Schuldenbremse : Friedrich Merz lève un tabou budgétaire en Allemagne

En quoi la réforme budgétaire allemande peut-elle transformer l’équilibre économique et politique du pays ?

Schuldenbremse : Friedrich Merz lève un tabou budgétaire en Allemagne

En quoi la réforme budgétaire allemande peut-elle transformer l’équilibre économique et politique du pays ?

Face à la crise structurelle du modèle allemand, le futur chancelier conservateur Friedrich Merz brise un tabou en proposant de lever l’interdiction constitutionnelle du frein à la dette. Entrée en récession il y a deux ans, l’Allemagne affronte une triple crise : sa dépendance au parapluie américain, au gaz russe et aux exportations chinoises – toutes remises en cause aujourd’hui. Tout cela a affaibli la troisième puissance économique mondiale, imposant un changement de cap drastique et des investissements publics massifs.

La remise en question nécessaire du dogme de l’austérité budgétaire, si cher à l’Allemagne, par l’abandon de la sacro-sainte règle du frein à la dette (« Schuldenbremse ») marque un virage à 180 degrés dans l’histoire économique allemande.

Inscrite dans la Constitution en 2009 sous le premier gouvernement d’Angela Merkel, la Schuldenbremse, régie par les articles 109 et 115, limite le déficit annuel de l’État fédéral à 0,35 % du PIB, hors circonstances exceptionnelles, et interdit aux Länder de s’endetter. Face à l’urgence de rebâtir la Bundeswehr (armée allemande), la coalition d’Olaf Scholz avait déjà contourné cette contrainte en 2022 via le plan Zeitenwende, doté de 100 milliards d’euros, en recourant à des mécanismes hors budget. Mais c’est bien le frein constitutionnel à l’endettement qui a précipité la chute du gouvernement Scholz sur le budget 2025, après l’invalidation par la Cour Constitutionnelle d’un contournement similaire pour financer la transition énergétique.t.

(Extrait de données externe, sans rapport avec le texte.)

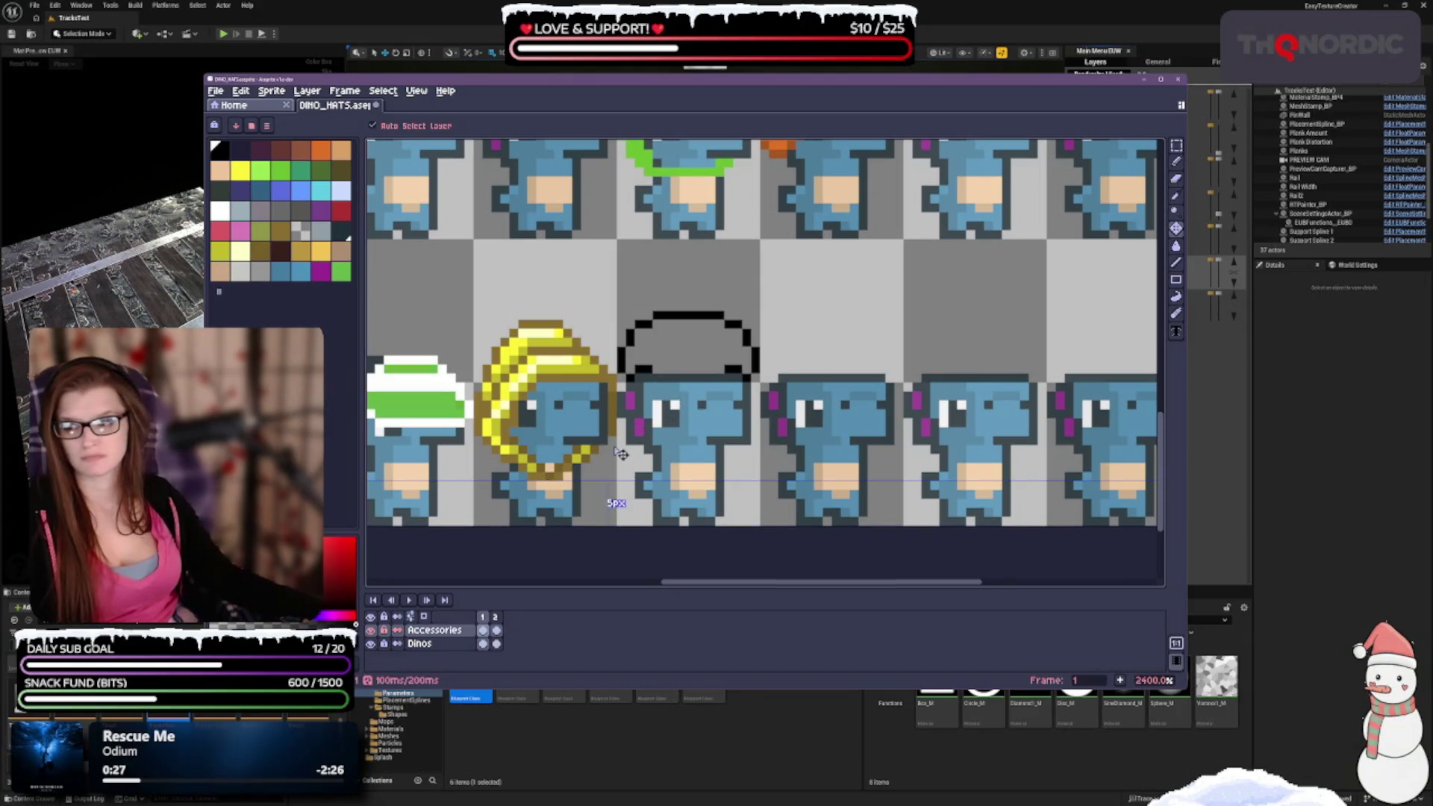
key("ctrl+z")
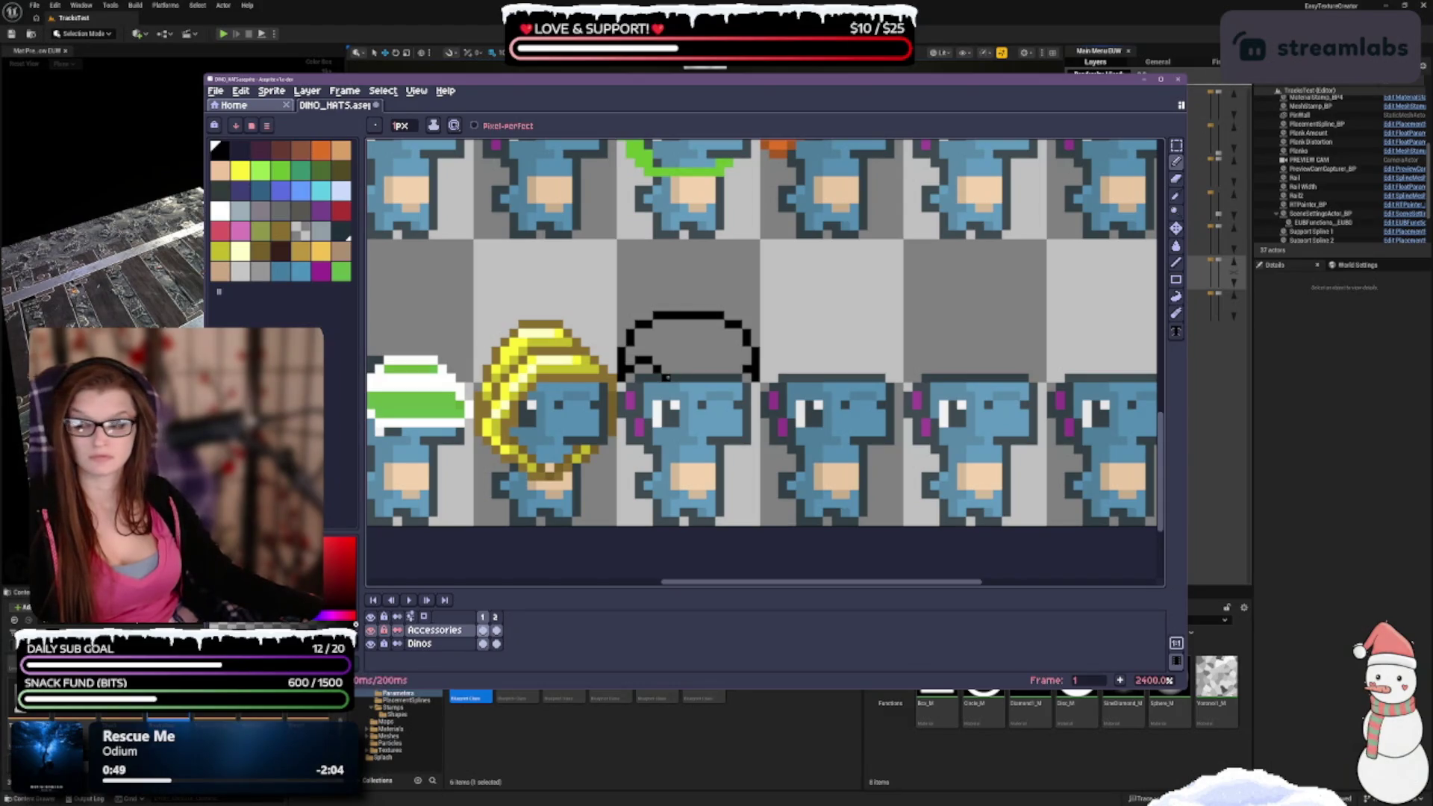
left_click(672, 370)
left_click(692, 359)
left_click(710, 359)
left_click_drag(710, 368, 702, 368)
left_click(721, 364)
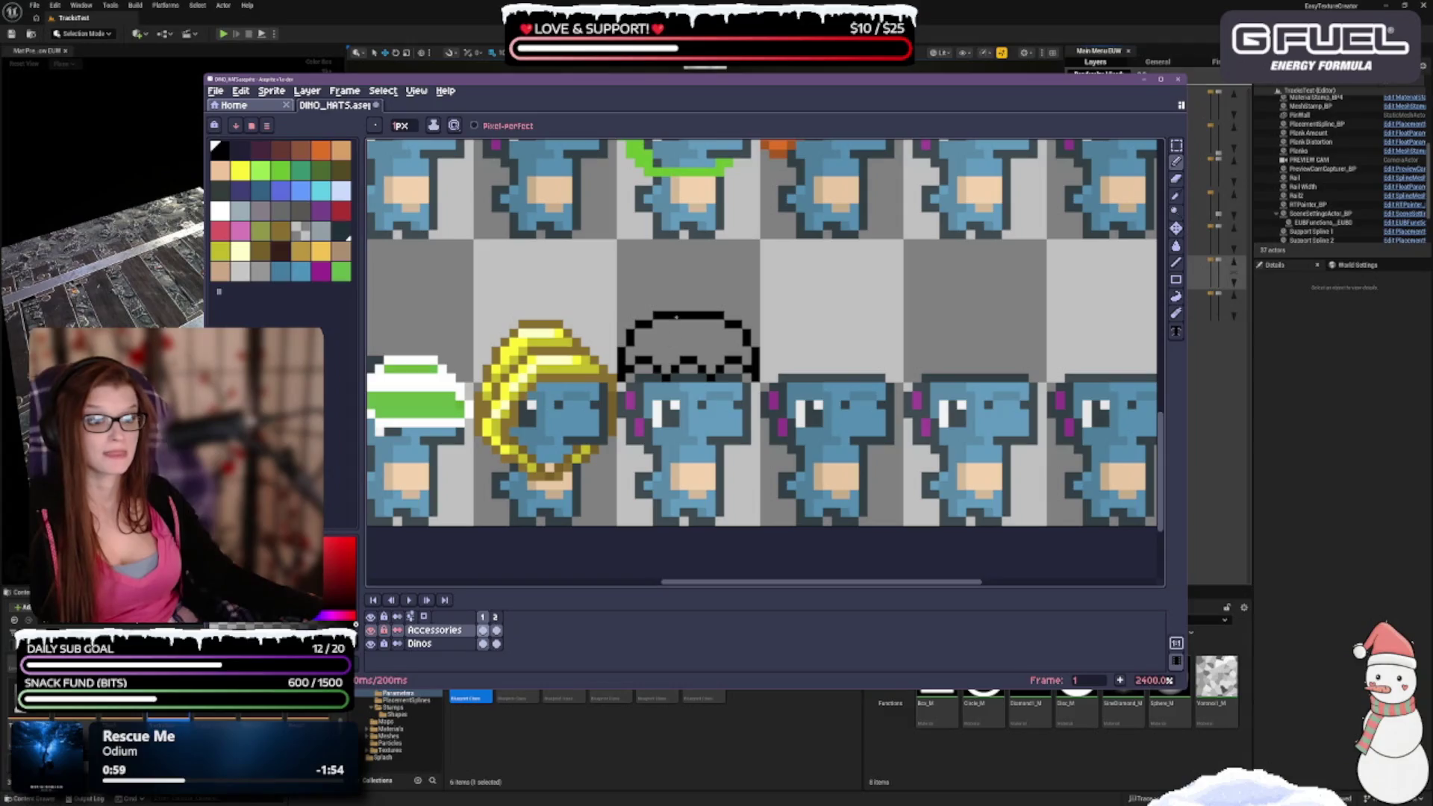
Draw black rib lines dividing the inside of the hat dome.
mouse_move(665, 341)
left_mouse_down()
mouse_move(672, 377)
mouse_move(676, 329)
mouse_move(685, 351)
mouse_move(711, 355)
mouse_move(708, 333)
left_mouse_up()
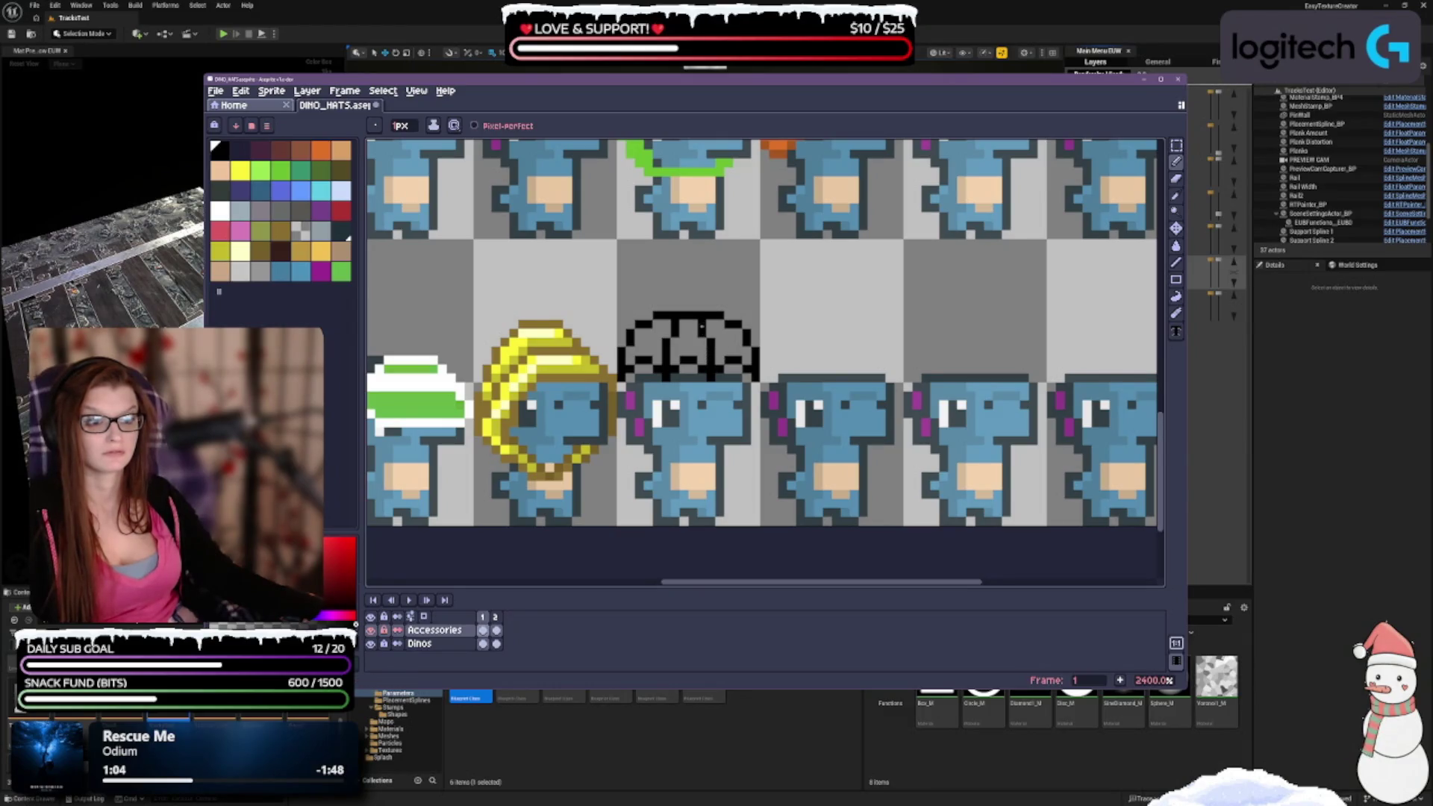
scroll(738, 423, "down", 4)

Aujourd’hui, les étoiles semblent s’aligner pour Friedrich Merz. Plus de 59 % des Allemands soutiennent cette réforme, et un accord CDU/CSU-SPD-Verts a été conclu, garantissant la majorité des deux tiers nécessaire au Bundestag pour modifier la Constitution. Merz veut capitaliser sur ce Bundestag (Parlement) sortant, encore favorable à cet accord, ce qui serait impossible avec la montée en puissance aux dernières élections de Die Linke (extrême gauche) et de l’AFD (extrême droite). Le texte prévoit d’exonérer du frein à la dette toutes les dépenses liées à la défense, aux services secrets, à la cybersécurité, à la protection civile et à l’aide à l’Ukraine, dès lors qu’elles dépassent 1 % du PIB, soit environ 44 milliards d’euros.) Les Länder pourront désormais s’endetter à hauteur de 0,35 % du PIB. Enfin, un fonds spécial de 500 milliards d’euros, sur douze ans, sera créé pour financer les infrastructures de transport, d’énergie et d’éducation. Sur ce montant, 100 milliards iront aux Länder et 100 autres milliards à un fond spécial pour la protection du climat.

Par ce plan, l’Allemagne mène une refondation de sa puissance face aux perturbations géopolitiques qui menacent l’Europe. D’après l’Institut allemand de l’économie (DIW), le fonds spécial de 500 milliards d’euros pourrait, à lui seul, générer 2 % de croissance en plus, en moyenne, au cours des dix années à venir.